- The Bank of Tanzania’s Monetary Policy Committee has attributed the fall to the economic consequences of the war in Ukraine
Dar es Salaam. Tanzania’s foreign exchange reserves can now cover only 4.2 months of imports, the shortest period for five years.
The Bank of Tanzania has attributed this to the economic consequences of the war in Ukraine.
Although the import cover is still within the country’s benchmark of four months, the 4.2 months are below the East African Community (EAC) and Southern African Development Community (Sadc) convergence targets of at least 4.5 and six months, respectively.
Foreign exchange reserves are assets held on reserve by a central bank in foreign currencies with the aim of meeting international financial obligations, including sovereign and commercial debts, and financing of imports.

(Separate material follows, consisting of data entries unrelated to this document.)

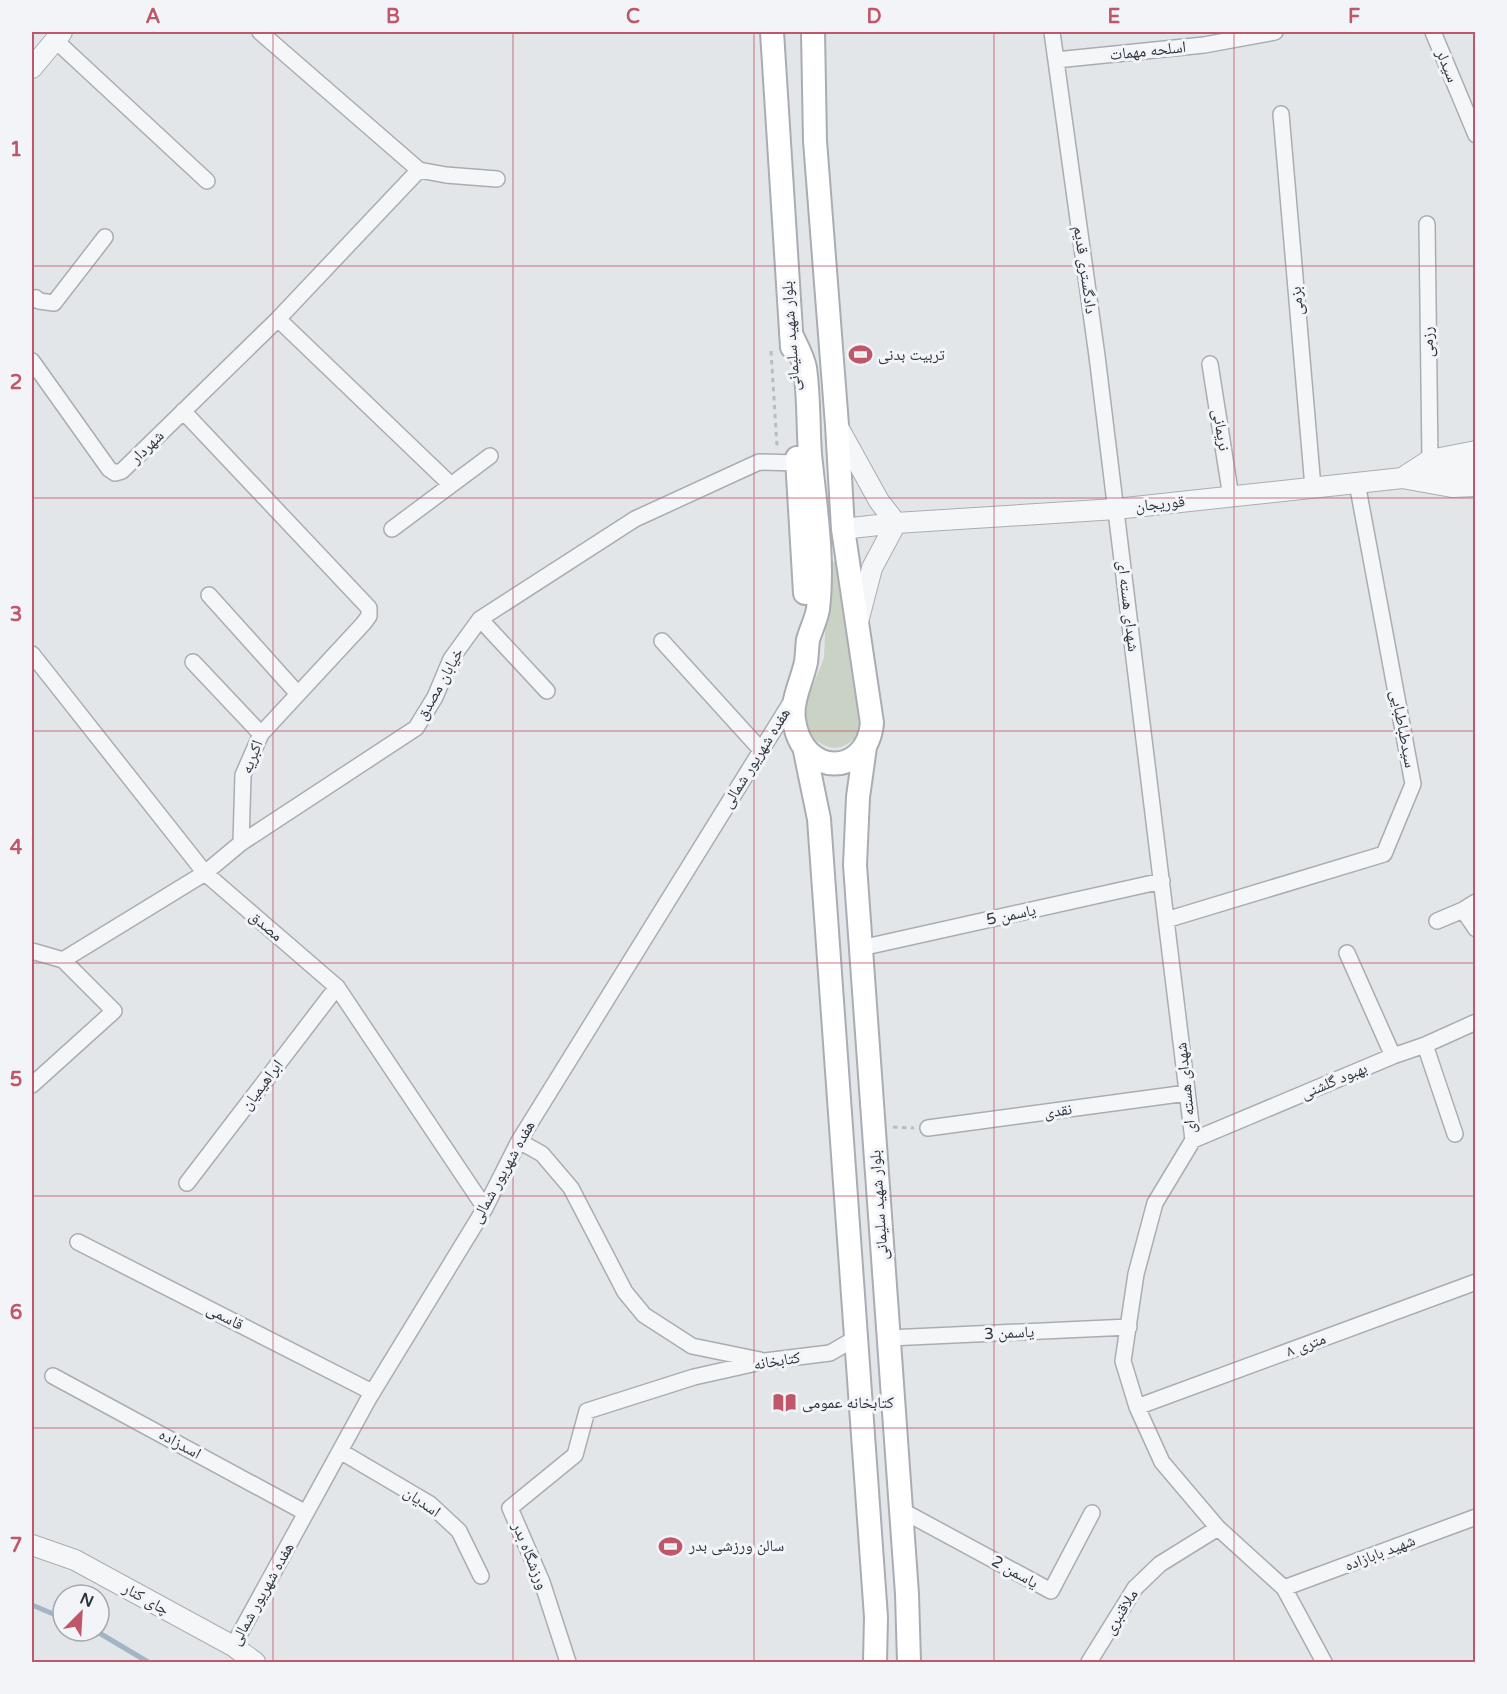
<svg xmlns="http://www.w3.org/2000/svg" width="1507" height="1694" font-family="'Varela Round','Noto Naskh Arabic',sans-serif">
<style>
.green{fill:#c9d2c5}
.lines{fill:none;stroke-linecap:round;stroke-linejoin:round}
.stream{stroke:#a2b4c5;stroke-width:5}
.minor-casing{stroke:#a9adb3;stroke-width:18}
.tertiary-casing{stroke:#a9adb3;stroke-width:22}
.secondary-casing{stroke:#a9adb3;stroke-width:26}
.path{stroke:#b9bcc1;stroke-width:3;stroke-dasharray:4.5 4.5;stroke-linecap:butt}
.minor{stroke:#f5f6f8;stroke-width:15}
.tertiary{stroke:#f5f6f8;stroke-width:20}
.secondary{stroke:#fff;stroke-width:22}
.grid{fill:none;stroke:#bf576a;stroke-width:1.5;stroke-opacity:0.55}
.labels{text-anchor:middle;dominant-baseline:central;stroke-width:6;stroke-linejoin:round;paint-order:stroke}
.street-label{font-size:16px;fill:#2d3440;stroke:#f2f4f7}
.poi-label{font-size:16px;fill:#2d3440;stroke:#f2f4f7;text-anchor:start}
.neatline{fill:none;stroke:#bf576a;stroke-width:2}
.grid-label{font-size:20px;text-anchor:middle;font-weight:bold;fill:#bf576a}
</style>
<rect width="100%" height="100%" fill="#e3e6e9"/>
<path class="green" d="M 842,559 L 862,729 C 843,756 825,752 804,729 L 805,705 L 824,658 L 828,563 Z"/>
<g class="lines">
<path class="stream" d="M 32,1605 L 63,1618
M 96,1631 L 148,1662"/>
<defs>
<path id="minor" d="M 260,32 L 419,170 L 446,175 L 497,179
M 1052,32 L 1097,356 L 1193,1140 L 1155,1203 L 1136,1274 L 1123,1361 L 1137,1407 L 1162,1462 L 1218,1528 L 1284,1588 L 1324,1662
M 1433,32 L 1476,135
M 54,39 L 207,181
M 1056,60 L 1204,45 L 1275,32
M 1281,114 L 1313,487
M 1427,224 L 1430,460
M 32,300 L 36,298 L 39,301 L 54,303 L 105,237
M 278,319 L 450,484
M 32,361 L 109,469 L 115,473 L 122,471 L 278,319 L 419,170
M 1210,364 L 1231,497
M 183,411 L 369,608 L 369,616 L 363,624 L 261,734
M 392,529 L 490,456
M 209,595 L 298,694
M 480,619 L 547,691
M 662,641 L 761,750
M 32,654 L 205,873 L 337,987 L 485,1208
M 193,662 L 261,734 L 243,775 L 241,843
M 1463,910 L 1476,929
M 1166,920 L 1384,854 L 1413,784 L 1357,483
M 1437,921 L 1463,910 L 1476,902
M 861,948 L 1162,881
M 32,951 L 63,960 L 205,873 L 241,843 L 416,728 L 435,697 L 451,659 L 480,619 L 635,519 L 759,462 L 797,463
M 1347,953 L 1393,1056
M 1425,1045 L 1455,1134
M 32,1085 L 114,1011 L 63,960
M 928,1128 L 1187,1093
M 1193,1140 L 1393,1056 L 1425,1045 L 1476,1022
M 519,1141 L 542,1154 L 571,1188 L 625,1292 L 644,1315 L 692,1346 L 760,1360
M 187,1183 L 337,987
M 78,1242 L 372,1392
M 889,1338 L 1129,1327
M 53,1376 L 306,1513
M 1137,1407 L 1476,1282
M 340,1451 L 430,1504 L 459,1531 L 481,1576
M 901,1510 L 1051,1591 L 1092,1513
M 1284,1588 L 1476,1517
M 233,1646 L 369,1398 L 485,1208 L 519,1141 L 793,699
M 568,1662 L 542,1582 L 510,1508 L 575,1455 L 587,1411 L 694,1377 L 765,1361 L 830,1353 L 856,1338
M 1089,1662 L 1135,1588 L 1160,1564 L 1218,1528"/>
<path id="tertiary" d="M 32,68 L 62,32
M 837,425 L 879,501 L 896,523 L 872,568 L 858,622
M 1476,451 L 1430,460 L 1402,478 L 1452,487 L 1476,486
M 843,529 L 896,523 L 1116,509 L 1476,470
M 32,1545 L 75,1560 L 233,1646 L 255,1662"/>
<path id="secondary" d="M 772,32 L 792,347
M 791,334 C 796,345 803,357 805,368 C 809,396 808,426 810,454 C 815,505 824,558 818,609 C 816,620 811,629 808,640 C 807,647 807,655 806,662 C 802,681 791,701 794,720 C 802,778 867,777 872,723 L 843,529 L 837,425 L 815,141 L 813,32
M 797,458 L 805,593
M 865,747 L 858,797 L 855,865 L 907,1594 L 909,1662
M 805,751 L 819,819 L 876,1617 L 875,1662"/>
</defs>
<use href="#minor" class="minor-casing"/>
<use href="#tertiary" class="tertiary-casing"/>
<use href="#secondary" class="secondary-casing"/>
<path class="path" d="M 771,351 L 777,446
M 893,1127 L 914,1128"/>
<use href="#minor" class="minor"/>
<use href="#tertiary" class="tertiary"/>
<use href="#secondary" class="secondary"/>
</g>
<path class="grid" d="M 273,32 L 273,1662M 513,32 L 513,1662M 754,32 L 754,1662M 994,32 L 994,1662M 1234,32 L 1234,1662M 32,266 L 1476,266M 32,498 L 1476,498M 32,731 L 1476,731M 32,963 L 1476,963M 32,1196 L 1476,1196M 32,1428 L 1476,1428"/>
<defs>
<symbol id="stadium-bare" viewBox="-9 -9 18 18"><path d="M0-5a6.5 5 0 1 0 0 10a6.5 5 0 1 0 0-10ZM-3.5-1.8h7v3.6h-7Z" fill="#bf576a" stroke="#f2f4f7" stroke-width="2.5" paint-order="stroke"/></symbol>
<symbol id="library-bare" viewBox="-9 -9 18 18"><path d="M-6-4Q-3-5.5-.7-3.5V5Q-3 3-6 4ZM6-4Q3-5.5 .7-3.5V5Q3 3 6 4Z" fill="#bf576a" stroke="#f2f4f7" stroke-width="2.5" paint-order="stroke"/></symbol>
</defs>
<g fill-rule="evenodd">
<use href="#stadium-bare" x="844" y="338" width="33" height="33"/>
<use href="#library-bare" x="768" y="1386" width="33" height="33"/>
<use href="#stadium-bare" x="654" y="1530" width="33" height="33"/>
</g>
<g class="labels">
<g class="street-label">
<text transform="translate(1148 51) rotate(-6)">اسلحه مهمات</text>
<text transform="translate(1447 66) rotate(68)">سیدلر</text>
<text transform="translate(1085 270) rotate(82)">دادگستری قدیم</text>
<text transform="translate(1297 301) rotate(-95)">بزمی</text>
<text transform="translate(791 336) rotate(-94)">بلوار شهید سلیمانی</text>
<text transform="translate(1428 342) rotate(-91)">رزمی</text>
<text transform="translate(1221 430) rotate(81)">نریمانی</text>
<text transform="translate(147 447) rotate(-44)">شهردار</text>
<text transform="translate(1160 504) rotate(-6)">قوریجان</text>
<text transform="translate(1128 606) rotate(83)">شهدای هسته ای</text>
<text transform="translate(440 684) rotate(-61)">خیابان مصدق</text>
<text transform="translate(1403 729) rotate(79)">سیدطباطبایی</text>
<text transform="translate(252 757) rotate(-69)">اکبریه</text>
<text transform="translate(756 758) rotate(-58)">هفده شهریور شمالی</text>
<text transform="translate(1011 915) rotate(-12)">یاسمن 5</text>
<text transform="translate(266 926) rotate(41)">مصدق</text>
<text transform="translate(1334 1081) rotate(-23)">بهبود گلشنی</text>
<text transform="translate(262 1085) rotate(-53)">ابراهیمیان</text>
<text transform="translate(1186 1088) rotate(-96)">شهدای هسته ای</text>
<text transform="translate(1058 1111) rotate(-8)">نقدی</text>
<text transform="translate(503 1172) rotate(-61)">هفده شهریور شمالی</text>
<text transform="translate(879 1205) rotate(-94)">بلوار شهید سلیمانی</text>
<text transform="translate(225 1317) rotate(27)">قاسمی</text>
<text transform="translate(1009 1333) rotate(-3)">یاسمن 3</text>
<text transform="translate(1306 1345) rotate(-20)">۸ متری</text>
<text transform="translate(777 1361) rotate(-9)">کتابخانه</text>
<text transform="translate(180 1444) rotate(29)">اسدزاده</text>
<text transform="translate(422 1502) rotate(35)">اسدیان</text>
<text transform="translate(1380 1553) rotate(-21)">شهید بابازاده</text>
<text transform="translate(530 1556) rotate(68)">ورزشگاه بدر</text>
<text transform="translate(1015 1572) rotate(29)">یاسمن 2</text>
<text transform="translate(262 1594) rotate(-61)">هفده شهریور شمالی</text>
<text transform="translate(146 1599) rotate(29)">چای کنار</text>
<text transform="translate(1121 1612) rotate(-58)">ملاقنبری</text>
</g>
<g class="poi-label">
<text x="878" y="355">تربیت بدنی</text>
<text x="802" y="1403">کتابخانه عمومی</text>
<text x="689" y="1546">سالن ورزشی بدر</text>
</g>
</g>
<rect width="1507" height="1694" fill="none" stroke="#f2f4f7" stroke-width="66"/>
<g transform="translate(81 1613) rotate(24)"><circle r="28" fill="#f2f4f7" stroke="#a3a7ae" stroke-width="1.5"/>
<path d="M0-4.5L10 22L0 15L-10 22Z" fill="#bf576a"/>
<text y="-9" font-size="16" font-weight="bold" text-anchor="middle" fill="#2d3440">N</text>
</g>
<rect x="33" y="33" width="1441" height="1628" class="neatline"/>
<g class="grid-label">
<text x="153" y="23">A</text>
<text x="393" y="23">B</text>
<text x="633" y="23">C</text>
<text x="874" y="23">D</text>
<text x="1114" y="23">E</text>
<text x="1354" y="23">F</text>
<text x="16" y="156">1</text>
<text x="16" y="389">2</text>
<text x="16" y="621">3</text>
<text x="16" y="854">4</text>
<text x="16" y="1086">5</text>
<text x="16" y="1319">6</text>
<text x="16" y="1552">7</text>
</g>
</svg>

The last time foreign exchange reserves fell to 4.2 months was at the end of February 2017 when gross official reserves were around $4.35 billion.
At $6.7 billion in October 2021, Tanzania had foreign exchange reserves that could cover imports for seven months, the highest figure in almost 17 years.
This record was partly attributed to funds from development partners – specifically a Special Drawing Rights (SDR) and an interest-free loan from the International Monetary Fund (IMF) – which were a result of President Samia Suluhu Hassan’s economic diplomacy efforts.
However, there was a tide of change at the beginning of 2022 after Russia’s invasion of Ukraine in February 2022 triggered rising energy costs, surges in commodities prices, and significant damage to the global value chains.
As a result, Tanzania’s foreign reserves dropped by 15.31 percent from $5.85 billion at the end of February 2022 to $4.96 billion at the end of September 2022.
At its November 28, 2022 meeting, BoT’s Monetary Policy Committee (MPC) chaired by governor Florens Luoga remarked that although the country’s foreign exchange reserves remained stable, rising import prices were a major challenge.
“The external sector of the economy remained sustainable but continued to be undermined by global supply-side shocks, which include high import prices and tightened financial conditions,” MPC’s statement reads in part.
In interviews with The Citizen, economic analysts urged Tanzania to develop its local production capacities in order to reduce reliance on foreign imports and enhance its international trade status.
Dr Tobias Swai, a financial expert from the University of Dar es Salaam, said the deepening of the geopolitical conflict between Russia-Ukraine and its consequences had taught one thing, and that is the significance of self-reliance and strong domestic production capacity.
“The conflict has had an enormous impact on international trade and forex. So, we are now tasked with improving our local production and push forward the domestic industrialisation agenda,” he said.
“We need to make sure that we reduce dependency on imports such as agro-processed commodities, energy, and products that can be manufactured locally such as small electronic gadgets, solar equipment, and the like.”
Dr Swai said it was also a task for the government to create enabling environment for domestic investment and formulate an education system that would push for more technical creativity and innovation.
“Policies on innovations and investment need to be directed to the commodities that we need most, but which we mostly import because as we reduce the number and values of the product and services from outside, we will be able to sustainably manage our foreign accounts,” said Dr Swai.
A University of Dodoma (Udom) economist, Dr Mwinuka Lutengano, said the country’s focus should be on boosting earnings through expanding the export values.
This he said can be done by boosting production of the locally produced commodities and/or reducing imports.
“We export more of raw materials, thus going forward what we can do is improve local processing industries that will add value to the products exported.
“Boosting local capacities, such as in the strategic crops and goods like sugar, edible oil and wheat will decrease the amount we spend on these imports and increase our foreign reserves,” Dr Lutengano said.